As the last American Filipino resident of the original I-Hotel to return to the new development–today, a Single Room Occupancy building primarily for Chinese and Filipino seniors–Lazam misses the comradery and joy stolen by the evictions. Covered in her artwork and photos of friends and family, her residential unit is a tribute to the love Lazam has experienced and nurtured across generations and continents.
“For years, I refused to deal with the memory of the I-Hotel [because] I didn’t want to feel that pain, that loss. Our community was so tight. Everyone I cared for got scattered to the winds after the eviction. That’s why it took me so long to come back,” said Lazam. “In returning, there’s part of me that is coming full circle. Each time I walk into the lobby, I see the people I hung out with. Now, they’re etched on the walls.”
Lazam’s newest home addition is an art desk–the very first purchase she made after learning of her selection to participate in the Creative Communities Coalition for Guaranteed Income. Being part of the Coalition, a guaranteed income program paying San Francisco artists $1,000 for 18 months, has sparked renewed curiosity, creativity, and expansiveness for Lazam.
“Before, I was down to my last set of pastel pencils, with nothing to draw on and no supplies,” said Lazam. “This guaranteed income has meant a great deal to me because it gives me the support to be 100 percent involved in my art, to be free-flowing in my creation.”
With her artwork recently displayed at Bay Area sites such as the I-Hotel and the Manilatown Heritage Foundation Center, and with a new documentary, Manilatown Manang, shining a light on her story, Lazam continues to incite new generations of artists and activists.

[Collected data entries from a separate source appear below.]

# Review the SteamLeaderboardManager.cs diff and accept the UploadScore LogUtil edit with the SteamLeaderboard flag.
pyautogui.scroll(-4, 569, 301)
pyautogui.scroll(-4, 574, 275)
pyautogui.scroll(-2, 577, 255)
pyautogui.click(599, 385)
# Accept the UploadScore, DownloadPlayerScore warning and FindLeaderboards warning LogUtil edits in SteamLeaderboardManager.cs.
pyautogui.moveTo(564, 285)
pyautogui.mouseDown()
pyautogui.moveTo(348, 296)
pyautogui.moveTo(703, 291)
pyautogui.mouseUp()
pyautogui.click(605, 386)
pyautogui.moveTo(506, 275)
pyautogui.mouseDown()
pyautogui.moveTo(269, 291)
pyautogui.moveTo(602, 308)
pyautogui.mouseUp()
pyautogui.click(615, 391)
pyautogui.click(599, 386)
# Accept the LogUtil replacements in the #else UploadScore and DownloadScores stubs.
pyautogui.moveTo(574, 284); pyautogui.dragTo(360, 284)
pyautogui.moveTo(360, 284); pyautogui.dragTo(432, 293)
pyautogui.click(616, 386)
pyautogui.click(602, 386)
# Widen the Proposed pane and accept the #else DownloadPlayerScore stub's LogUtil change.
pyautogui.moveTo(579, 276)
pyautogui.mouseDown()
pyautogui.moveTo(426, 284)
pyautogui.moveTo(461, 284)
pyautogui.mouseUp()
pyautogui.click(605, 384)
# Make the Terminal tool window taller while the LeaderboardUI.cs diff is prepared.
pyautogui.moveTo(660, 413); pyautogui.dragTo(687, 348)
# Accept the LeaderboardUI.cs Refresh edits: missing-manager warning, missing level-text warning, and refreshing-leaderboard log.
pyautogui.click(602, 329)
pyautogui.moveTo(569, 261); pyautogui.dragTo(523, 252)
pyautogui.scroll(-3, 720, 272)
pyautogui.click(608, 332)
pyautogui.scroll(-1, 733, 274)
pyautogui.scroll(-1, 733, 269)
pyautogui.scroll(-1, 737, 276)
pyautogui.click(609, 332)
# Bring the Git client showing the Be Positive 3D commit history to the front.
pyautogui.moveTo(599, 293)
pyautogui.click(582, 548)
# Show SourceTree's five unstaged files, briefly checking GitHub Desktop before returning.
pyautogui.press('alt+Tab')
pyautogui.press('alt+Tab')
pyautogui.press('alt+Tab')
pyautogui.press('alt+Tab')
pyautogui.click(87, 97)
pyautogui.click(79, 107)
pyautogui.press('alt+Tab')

As she approaches her 74th birthday, Lazam’s desire to create is rooted in not only therapy, but exigency.
“With all I have left, I want to draw as much as I can. I’ve beaten cancer three times. I’ve lived through not one, but now, two Marcos dictatorships [with the 2022 election of the Philippines’ President Ferdinand Marcos, Jr.],” said Lazam. “The urgency with which to get the artwork out is very dear to me.”